Подумал, потер шершавыми ладонями лицо, отфыркнулся,
Петр диктовал быстро, отрывисто:
– За сии доброхотные к отечеству своему заслуги холопя дворянина Спафариева калмыка Лукашку именовать отныне господином Калмыковым Лукою... по батюшке... Написал?
Меншиков написал только "за сии доброхотные", но кивнул головою:
– Пишу, государь...
Петр задумался на мгновение:
– По батюшке - Александровичем!
Меншиков изумился, взглянул на Петра.
– Пиши, пиши!
– крикнул тот.
– Будет тебе сей Калмыков названным сыном, ты ему и приданое дашь - на обзаведение что человеку нужно: мундир, шпагу, золотишка в кошелек, ты у меня не беден, есть из чего... Далее пиши: сему Калмыкову звание дадено отныне мичман, и служить ему надлежит на фрегате "Святой Дух" в должности старшего офицера здесь, в Ладоге, покуда не опрокинем мы крепость Нотебург. Написал?
– Пишу...
– Больно медленно пишешь...
– Кую ночь не спамши, государь, понеже...
– Понеже!

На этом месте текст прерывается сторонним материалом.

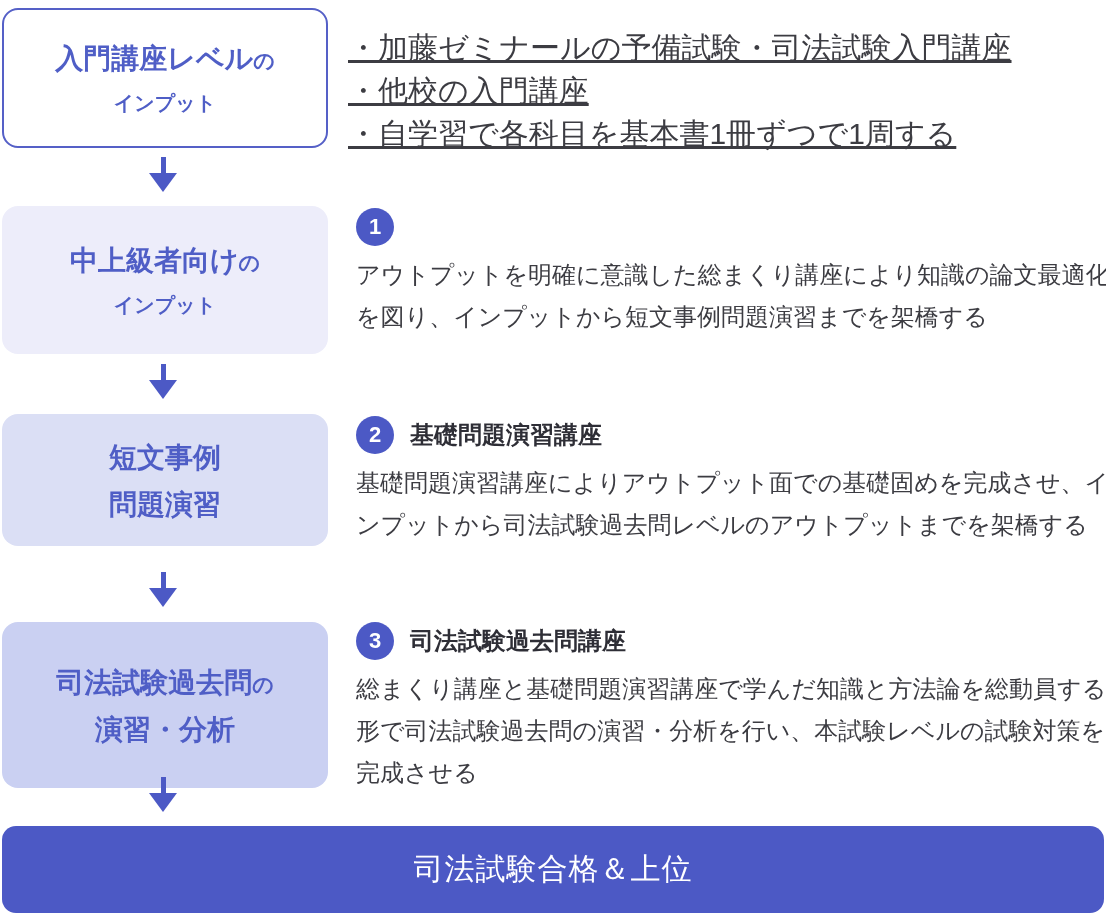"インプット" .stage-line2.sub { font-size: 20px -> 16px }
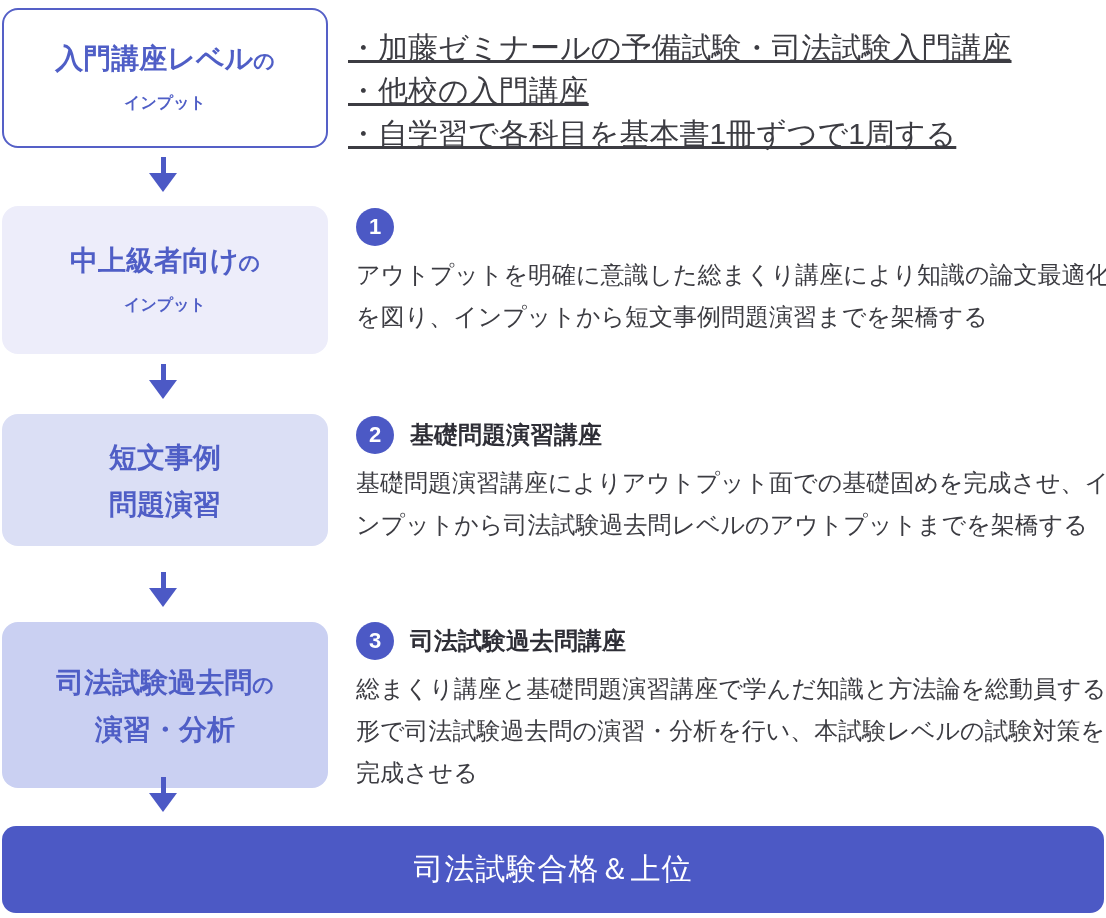"短文事例" .stage3 { height: 132px -> 168px }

Пиши далее: дворянина же Спафариева жалуем мы...
Петр помедлил, жестко усмехнулся и заговорил раздельно:
– Жалуем мы званием - матрос рядовой и повелеваем ему служить без выслуги лет, сиречь пожизненно, на том корабле, где флаг свой будет держать флоту офицер господин Калмыков Лука Александрович...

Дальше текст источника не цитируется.